Allegiance

Most of us are proud and grateful to pledge allegiance to the flag of the United States of America and to the Republic for which it stands… Though we only know a fragment of the sacrifices made by our forebears and are, on the flipside, unaware of the extent of cruelty that others doled out in the massacres of Natives, slavery of Africans, or prejudice toward Immigrants, our pledge is also made toward creating a better society.  Unlike many of the founders of this great land, most of us are not nationalists.  Nationalism implies putting the nation first, ahead of all else—God, family, livelihood, peace, the common good—and even die for it.  Judging from the thousands of funerals I have presided over or attended, family and faith rank highest in humanity’s allegiance, even among soldiers and public office holders.

For Christians, standing before or gazing upon a crucifix manifests a similar allegiance.  Unfortunately, just as many people disrespect the flag, so does there exist numerous critics of religious signs and symbols.  In fairness, most Americans do not hate America, but they do despise political idealogues who lack compassion for victims of suffering due to particular ingrained attitudes or policies, or because they view leaders as pledging allegiance to a political party rather than to the country.  Similarly, few Catholics hate God, but many are deeply troubled by ecclesial leaders who cannot empathize with those who are victimized by church attitudes or policies, or those who pledge allegiance to the church rather than to God. 

As July turns to August, the church honors a few priest-saints who might help us in our allegiances.  One is Ignatius of Loyola (July 31), a sixteenth-century Spanish soldier who was wounded in battle and shifted from chasing earthly heroes and romance to chasing heavenly goals.  Another is Alphonsus Liguori (August 1), an eighteenth-century Italian moralist who founded the Congregation of the Holy Redeemer, battling rigidity and pomposity with simplicity and kindness.  A third is John Vianney (August 4), a nineteenth-century Frenchman commonly known as the Cure of Ars; he was not book-smart but dedicated himself to helping people grow closer to the Lord in little and practical ways.  Their allegiance was clearly to Christ.  Ignatius, who founded the Society of Jesus during the Protestant Reformation, helped save the church by shifting her focus from ecclesiastical worries to advancing Christ’s Gospel by promoting personal spiritual development and missionary zeal.  Similarly, Alphonsus’ Redemptorist Order focused allegiance on Jesus rather than institutional trappings.  Church insiders sometimes joke that John Vianney was one of the few diocesan priests ever to be canonized; most priests who were made saints did something unusual: founded an institute, reformed an order, became a bishop…but he simply led parishioners to God.  Some say he was not smart enough to know the workings of the church, but so in love with the Lord that he reflected that love to others.

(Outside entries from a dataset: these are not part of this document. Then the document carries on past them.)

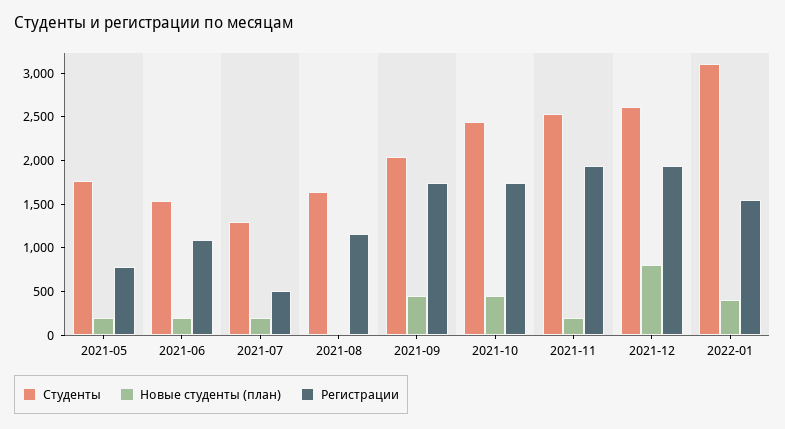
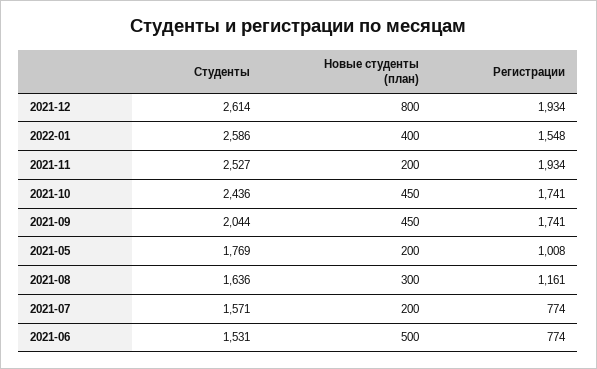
  {
    "Студенты": {
      "2021-05": 1769,
      "2021-06": 1531,
-     "2021-07": 1300,
+     "2021-07": 1571,
      "2021-08": 1636,
      "2021-09": 2044,
      "2021-10": 2436,
      "2021-11": 2527,
      "2021-12": 2614,
-     "2022-01": 3100
+     "2022-01": 2586
    },
    "Новые студенты (план)": {
      "2021-05": 200,
-     "2021-06": 200,
+     "2021-06": 500,
      "2021-07": 200,
-     "2021-08": 0,
+     "2021-08": 300,
      "2021-09": 450,
      "2021-10": 450,
      "2021-11": 200,
      "2021-12": 800,
      "2022-01": 400
    },
    "Регистрации": {
-     "2021-05": 800,
+     "2021-05": 1008,
-     "2021-06": 1100,
+     "2021-06": 774,
-     "2021-07": 500,
+     "2021-07": 774,
      "2021-08": 1161,
      "2021-09": 1741,
      "2021-10": 1741,
      "2021-11": 1934,
      "2021-12": 1934,
      "2022-01": 1548
    }
  }

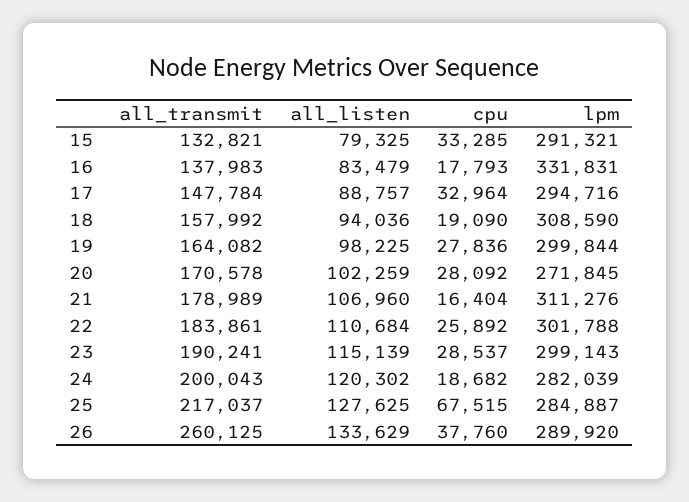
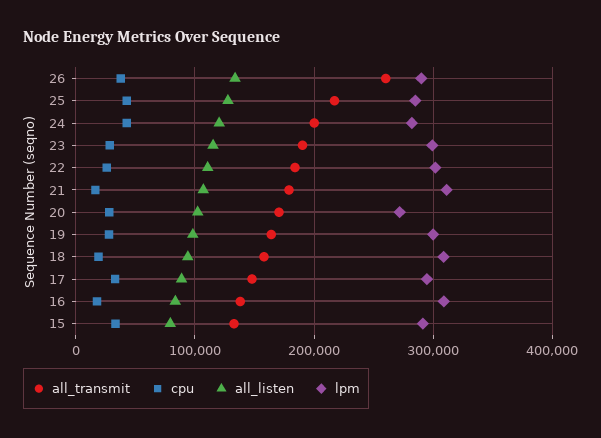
  {
    "all_transmit": {
      "15": 132821,
      "16": 137983,
      "17": 147784,
      "18": 157992,
      "19": 164082,
      "20": 170578,
      "21": 178989,
      "22": 183861,
      "23": 190241,
      "24": 200043,
      "25": 217037,
      "26": 260125
    },
    "all_listen": {
      "15": 79325,
      "16": 83479,
      "17": 88757,
      "18": 94036,
      "19": 98225,
      "20": 102259,
      "21": 106960,
      "22": 110684,
      "23": 115139,
      "24": 120302,
      "25": 127625,
      "26": 133629
    },
    "cpu": {
      "15": 33285,
      "16": 17793,
      "17": 32964,
      "18": 19090,
      "19": 27836,
      "20": 28092,
      "21": 16404,
      "22": 25892,
      "23": 28537,
-     "24": 18682,
+     "24": 40000,
-     "25": 67515,
+     "25": 40000,
      "26": 37760
    },
    "lpm": {
      "15": 291321,
-     "16": 331831,
+     "16": 310000,
      "17": 294716,
      "18": 308590,
      "19": 299844,
      "20": 271845,
      "21": 311276,
      "22": 301788,
      "23": 299143,
      "24": 282039,
      "25": 284887,
      "26": 289920
    }
  }

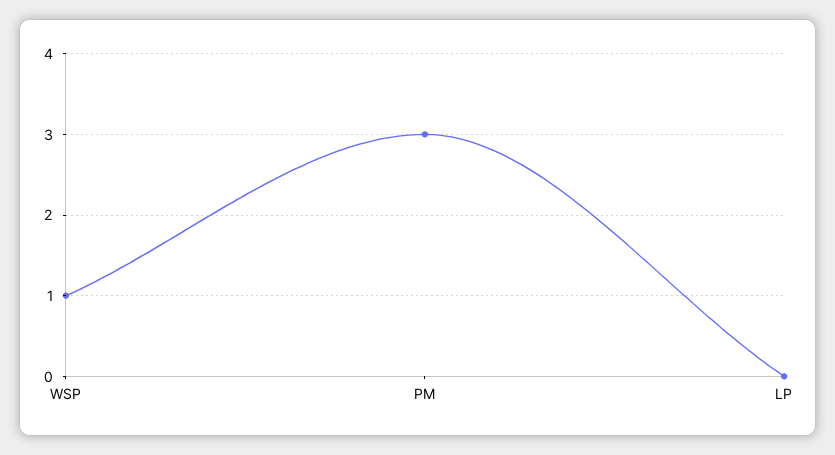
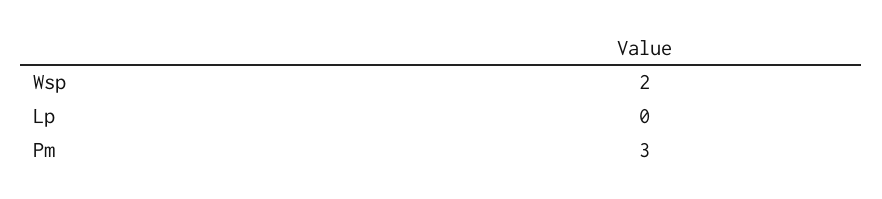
  {
-   "WSP": 1,
+   "WSP": 2,
    "PM": 3,
    "LP": 0
  }

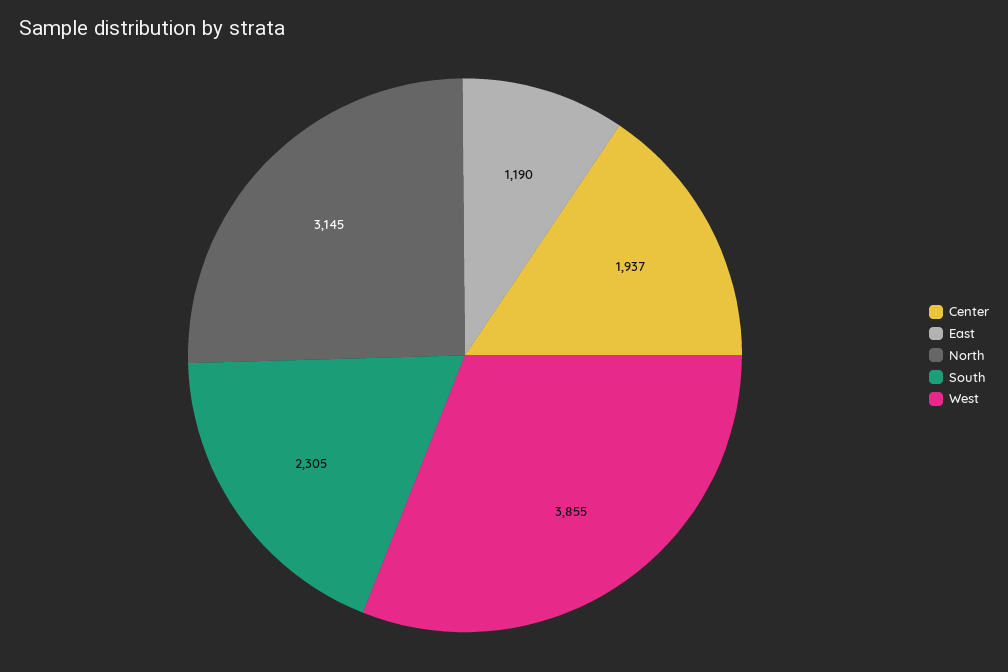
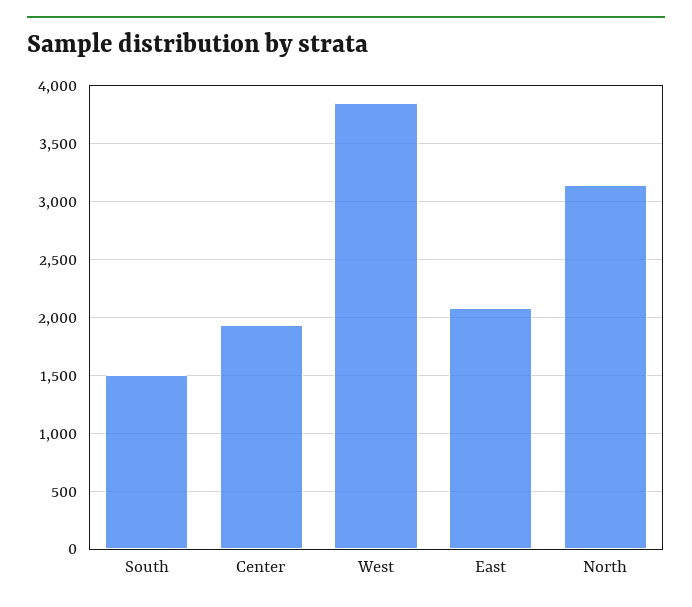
  {
    "Center": 1937,
-   "East": 1190,
+   "East": 2100,
    "North": 3145,
-   "South": 2305,
+   "South": 1500,
    "West": 3855
  }

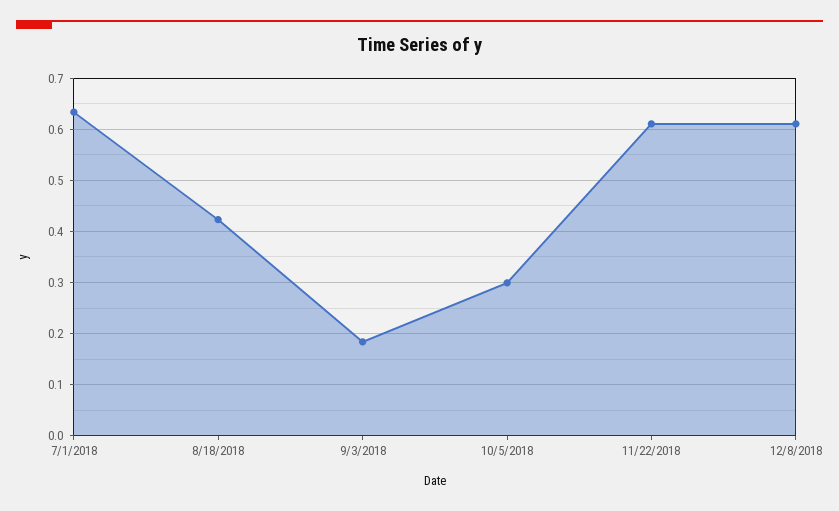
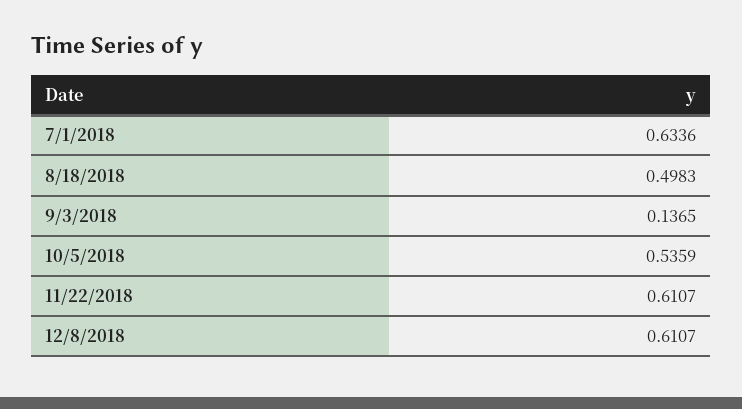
  {
    "7/1/2018": 0.6336,
-   "8/18/2018": 0.42,
+   "8/18/2018": 0.4983,
-   "9/3/2018": 0.18,
+   "9/3/2018": 0.1365,
-   "10/5/2018": 0.3,
+   "10/5/2018": 0.5359,
    "11/22/2018": 0.6107,
    "12/8/2018": 0.6107
  }

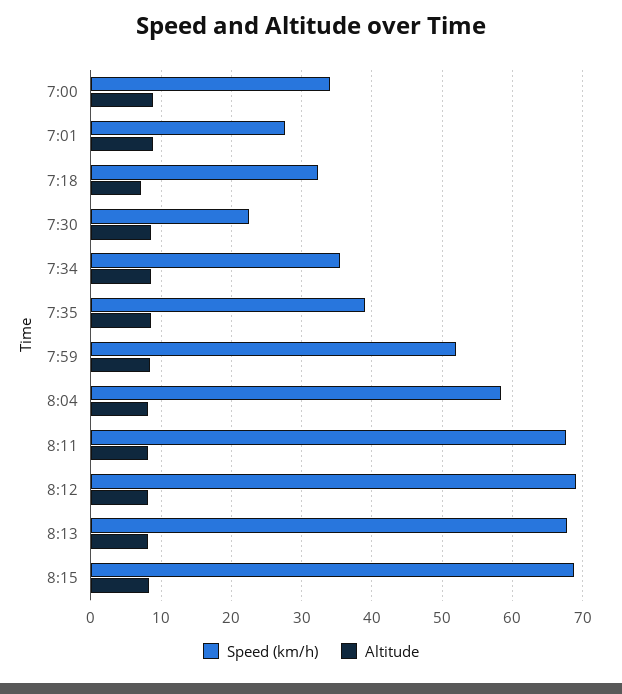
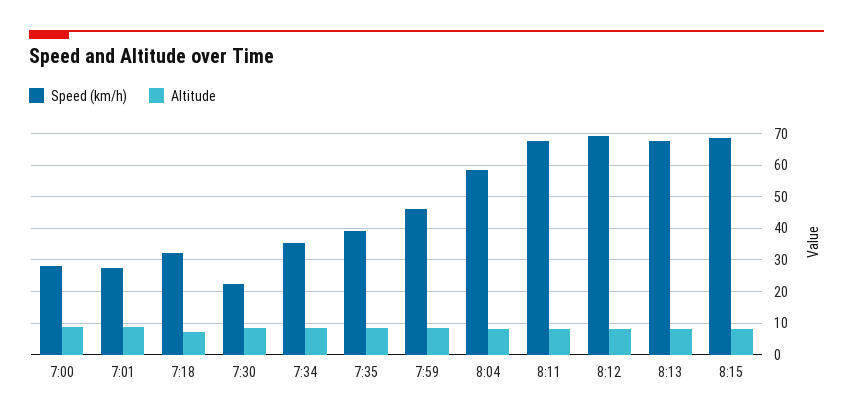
  {
    "Speed (km/h)": {
-     "7:00": 34,
+     "7:00": 28,
      "7:01": 28,
      "7:18": 32,
      "7:30": 23,
      "7:34": 35,
      "7:35": 39,
-     "7:59": 52,
+     "7:59": 46,
      "8:04": 58,
      "8:11": 68,
      "8:12": 69,
      "8:13": 68,
      "8:15": 69
    },
    "Altitude": {
      "7:00": 9,
      "7:01": 9,
      "7:18": 7,
      "7:30": 9,
      "7:34": 9,
      "7:35": 9,
      "7:59": 8,
      "8:04": 8,
      "8:11": 8,
      "8:12": 8,
      "8:13": 8,
      "8:15": 8
    }
  }

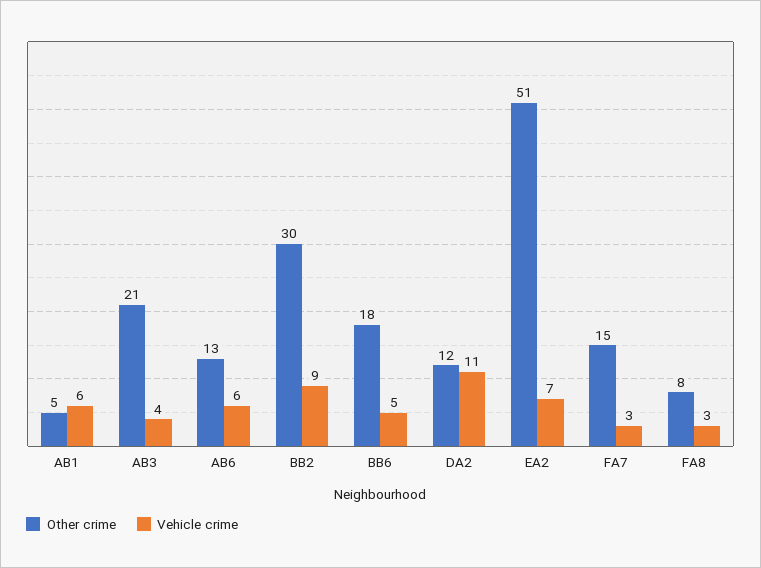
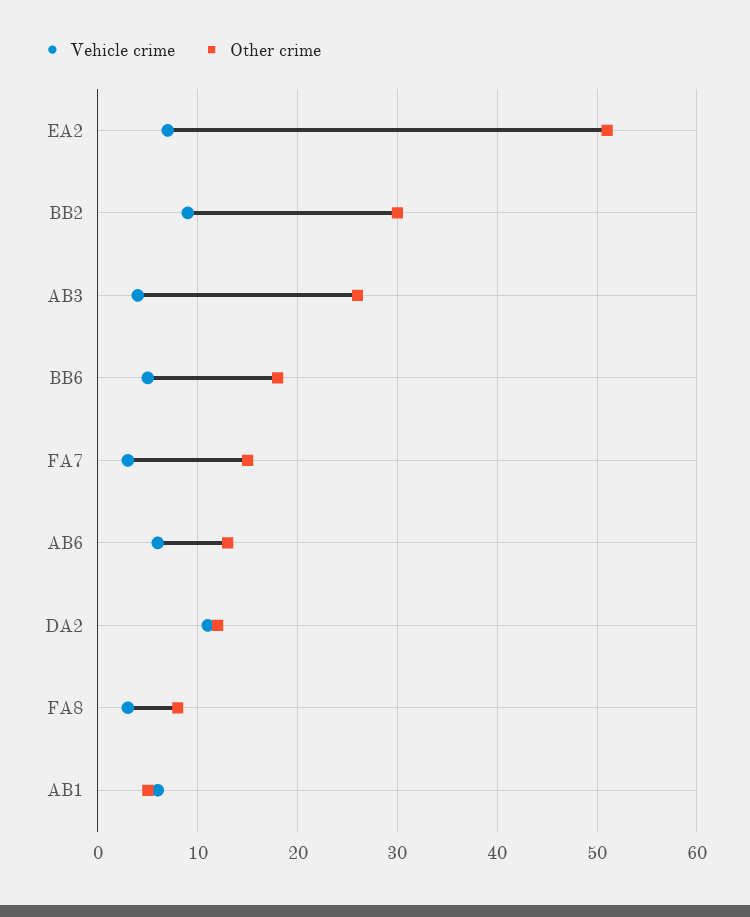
  {
    "Other crime": {
      "AB1": 5,
-     "AB3": 21,
+     "AB3": 26,
      "AB6": 13,
      "BB2": 30,
      "BB6": 18,
      "DA2": 12,
      "EA2": 51,
      "FA7": 15,
      "FA8": 8
    },
    "Vehicle crime": {
      "AB1": 6,
      "AB3": 4,
      "AB6": 6,
      "BB2": 9,
      "BB6": 5,
      "DA2": 11,
      "EA2": 7,
      "FA7": 3,
      "FA8": 3
    }
  }

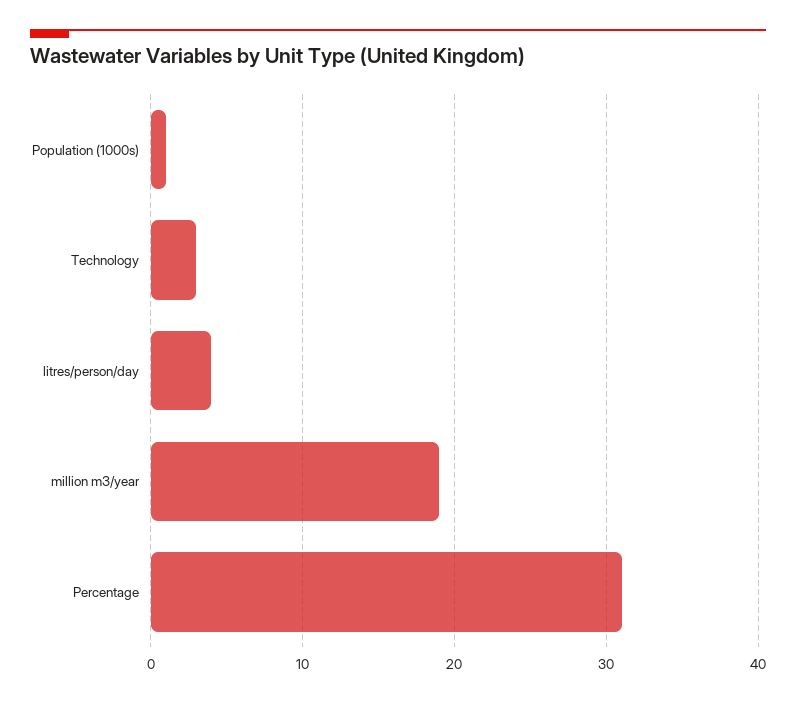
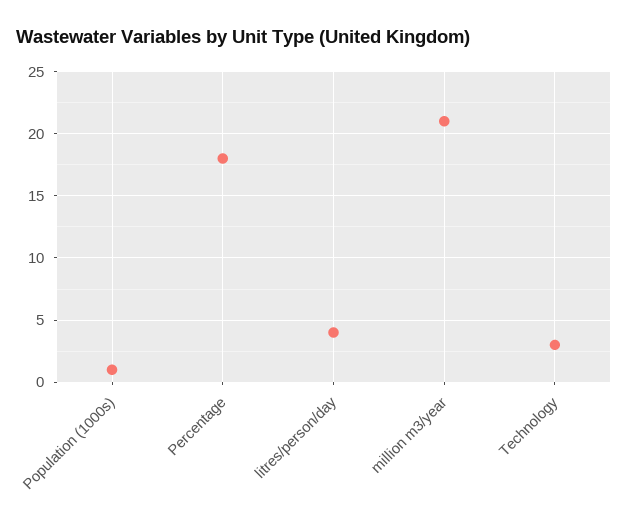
  {
    "Population (1000s)": 1,
    "Technology": 3,
    "litres/person/day": 4,
-   "million m3/year": 19,
+   "million m3/year": 21,
-   "Percentage": 31
+   "Percentage": 18
  }

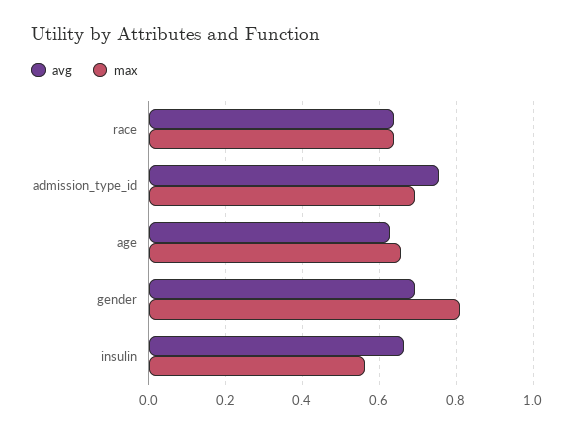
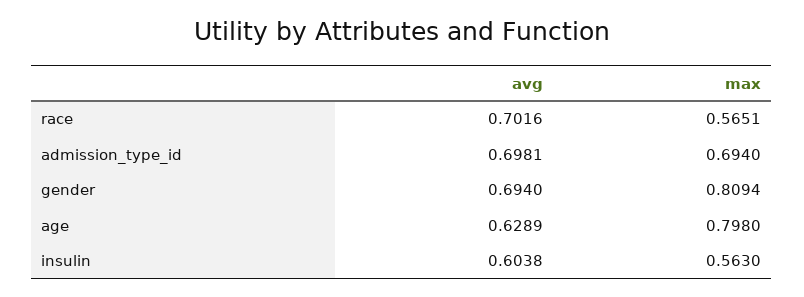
  {
    "avg": {
-     "race": 0.64,
+     "race": 0.7016,
-     "admission_type_id": 0.76,
+     "admission_type_id": 0.6981,
      "age": 0.6289,
      "gender": 0.694,
-     "insulin": 0.66
+     "insulin": 0.6038
    },
    "max": {
-     "race": 0.64,
+     "race": 0.5651,
      "admission_type_id": 0.694,
-     "age": 0.66,
+     "age": 0.798,
      "gender": 0.8094,
      "insulin": 0.563
    }
  }

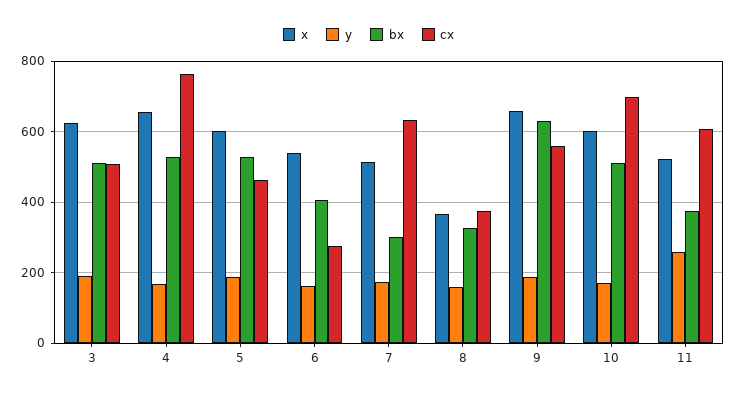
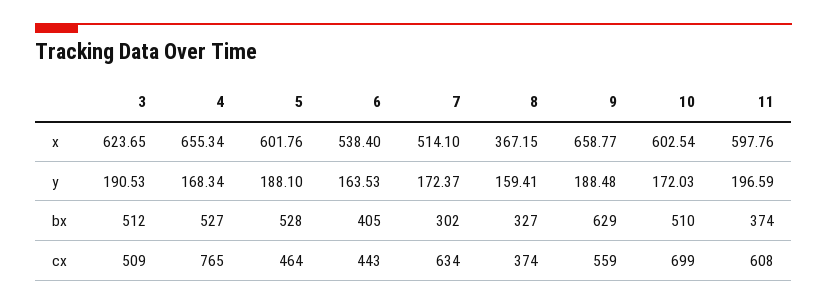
  {
    "x": {
      "3": 623.65,
      "4": 655.34,
      "5": 601.76,
      "6": 538.4,
      "7": 514.1,
      "8": 367.15,
      "9": 658.77,
      "10": 602.54,
-     "11": 520
+     "11": 597.76
    },
    "y": {
      "3": 190.53,
      "4": 168.34,
      "5": 188.1,
      "6": 163.53,
      "7": 172.37,
      "8": 159.41,
      "9": 188.48,
      "10": 172.03,
-     "11": 260
+     "11": 196.59
    },
    "bx": {
      "3": 512,
      "4": 527,
      "5": 528,
      "6": 405,
      "7": 302,
      "8": 327,
      "9": 629,
      "10": 510,
      "11": 374
    },
    "cx": {
      "3": 509,
      "4": 765,
      "5": 464,
-     "6": 280,
+     "6": 443,
      "7": 634,
      "8": 374,
      "9": 559,
      "10": 699,
      "11": 608
    }
  }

When diocesan priests are ordained or assigned as pastor, they take an Oath of Fidelity to the church, its leaders and structures.  Like nationalism does for a nation, it puts the church as most important in one’s life.  But as Ignatius, Alphonsus, and John Vianney show us, God should be the focus of our allegiance.  Similarly, politicians should never make the democrat or republican party the center of allegiance; their fidelity belongs to the one nation under God.   As we stand before the flag as Americans or before the crucifix as Catholics, we should do so with deep gratitude for all those who have sacrificed for us and left behind magnificent examples of fidelity, pointing us to the Lord and to our true homeland in heaven.